Board members expressed support for the district’s move to offer the diploma walks, mentioning feedback they’d received from constituents asking for more recognition of the graduates.
District personnel describe the decision to offer the diploma walks as the result of an ongoing, evolving discussion among district staff. Linford told the board that he and high school principals have been discussing the possibility of offering something like the diploma walk for the past few weeks, pending the development of health department guidelines.
The move is also inspired, in part, by the success of district high schools’ cap and gown pickup days, Williams said.
This past week and part of the week before, high schools in the district distributed caps and gowns for pickup so that students could have them for a period of time and take photos to be featured in the virtual graduations.
In an effort to recognize students and acknowledge the loss many felt at not having a traditional graduation, school staff put their own special touches on the pickup process — handing out treats and decking out the pickup areas in pictures and balloons, all while practicing social distancing and wearing masks. Teachers at Clearfield High School even wore caps and gowns to add the feel of graduation to what otherwise would be a simple errand.

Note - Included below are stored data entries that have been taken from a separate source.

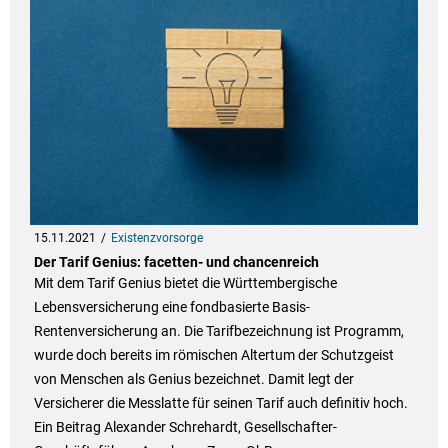
15.11.2021
Existenzvorsorge
Der Tarif Genius: facetten- und chancenreich
Mit dem Tarif Genius bietet die Württembergische
Lebensversicherung eine fondbasierte Basis-
Rentenversicherung an. Die Tarifbezeichnung ist Programm,
wurde doch bereits im römischen Altertum der Schutzgeist
von Menschen als Genius bezeichnet. Damit legt der
Versicherer die Messlatte für seinen Tarif auch definitiv hoch.
Ein Beitrag Alexander Schrehardt, Gesellschafter-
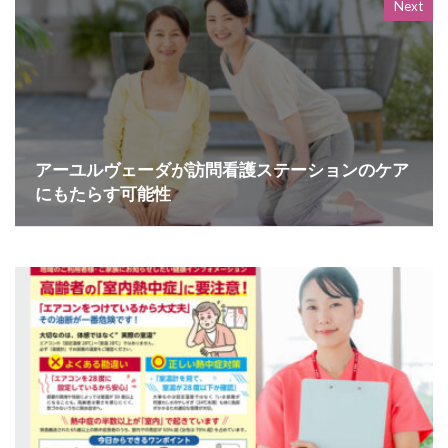
Next
アーユルヴェーダが訪問看護ステーションのケア
にもたらす可能性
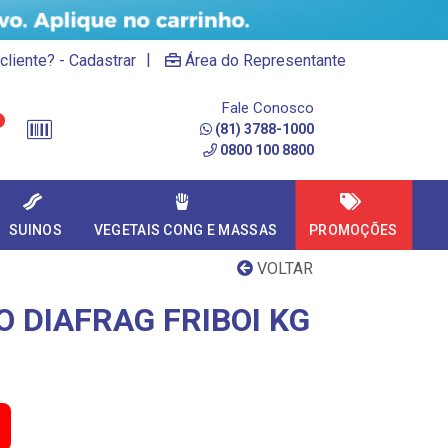
|
cliente? - Cadastrar
Área do Representante
Fale Conosco
(81) 3788-1000
0800 100 8800
SUINOS
VEGETAIS CONG E MASSAS
PROMOÇÕES
VOLTAR
 DIAFRAG FRIBOI KG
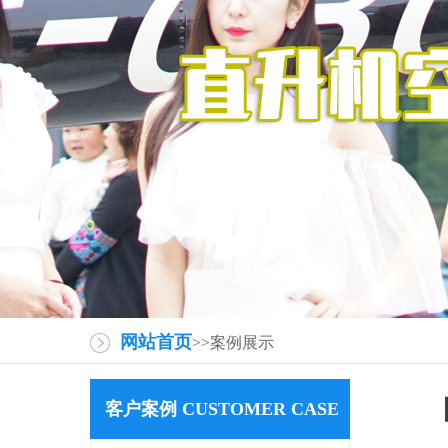
网站首页
>>案例展示
客户案例 CUSTOMER CASE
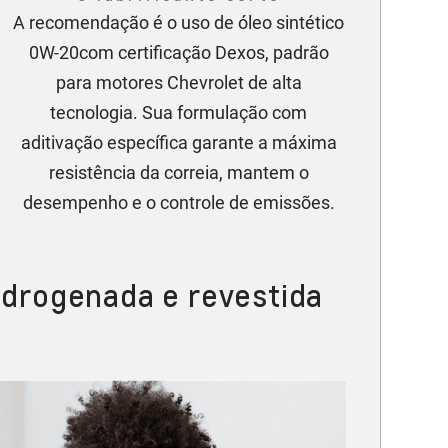
A recomendação é o uso de óleo sintético
0W-20com certificação Dexos, padrão
para motores Chevrolet de alta
tecnologia. Sua formulação com
aditivação específica garante a máxima
resistência da correia, mantem o
desempenho e o controle de emissões.
hidrogenada e revestida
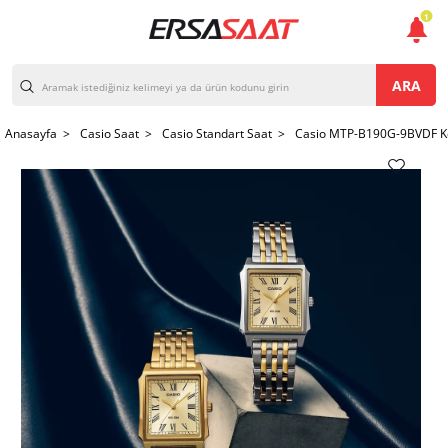
1
ARA
Anasayfa >
Casio Saat >
Casio Standart Saat >
Casio MTP-B190G-9BVDF Ko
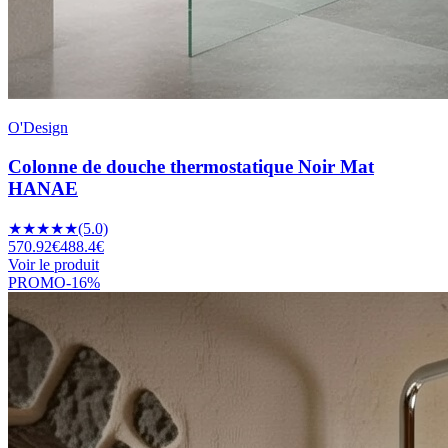
O'Design
Colonne de douche thermostatique Noir Mat
HANAE
★
★
★
★
★
(5.0)
570.92
€
488.4
€
Voir le produit
PROMO
-
16
%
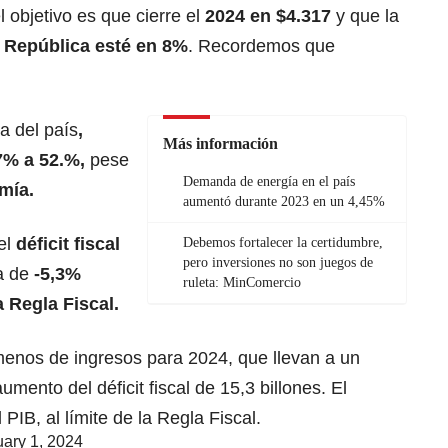
 objetivo es que cierre el
2024 en $4.317
y que la
 República esté en 8%
. Recordemos que
a del país
,
Más información
7% a 52.%,
pese
Demanda de energía en el país
mía.
aumentó durante 2023 en un 4,45%
el
déficit fiscal
Debemos fortalecer la certidumbre,
pero inversiones no son juegos de
ía de
-5,3%
ruleta: MinComercio
a Regla Fiscal.
menos de ingresos para 2024, que llevan a un
umento del déficit fiscal de 15,3 billones. El
 PIB, al límite de la Regla Fiscal.
ary 1, 2024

Students and teachers alike described the pickup process as a meaningful experience that helped offset the loss of an in-person event, as previously reported by the Standard-Examiner.
The diploma walk takes a similar approach, turning a regularly required logistical item — the collection of rented caps and gowns from graduates — into a brief opportunity for special recognition.
This kind of brief recognition is exactly what some parents in Weber School District are hoping for. That district’s current plan is for high schools to hold virtual graduations and follow-up celebrations during the summer if health guidelines permit, as previously reported by the Standard-Examiner.
Shauna Havey, mother of Roy High senior Mason Havey, said that a diploma walk would satisfy many parents and students who are hoping for a special acknowledgement of an important rite of passage. She says Weber district graduates also have to return their caps and gowns, which would be a perfect opportunity.
“We would like the kids to have somewhere to go in their cap and gown,” Havey said. “They’ve all paid for these caps and gowns, and they don’t have anywhere to wear them to.”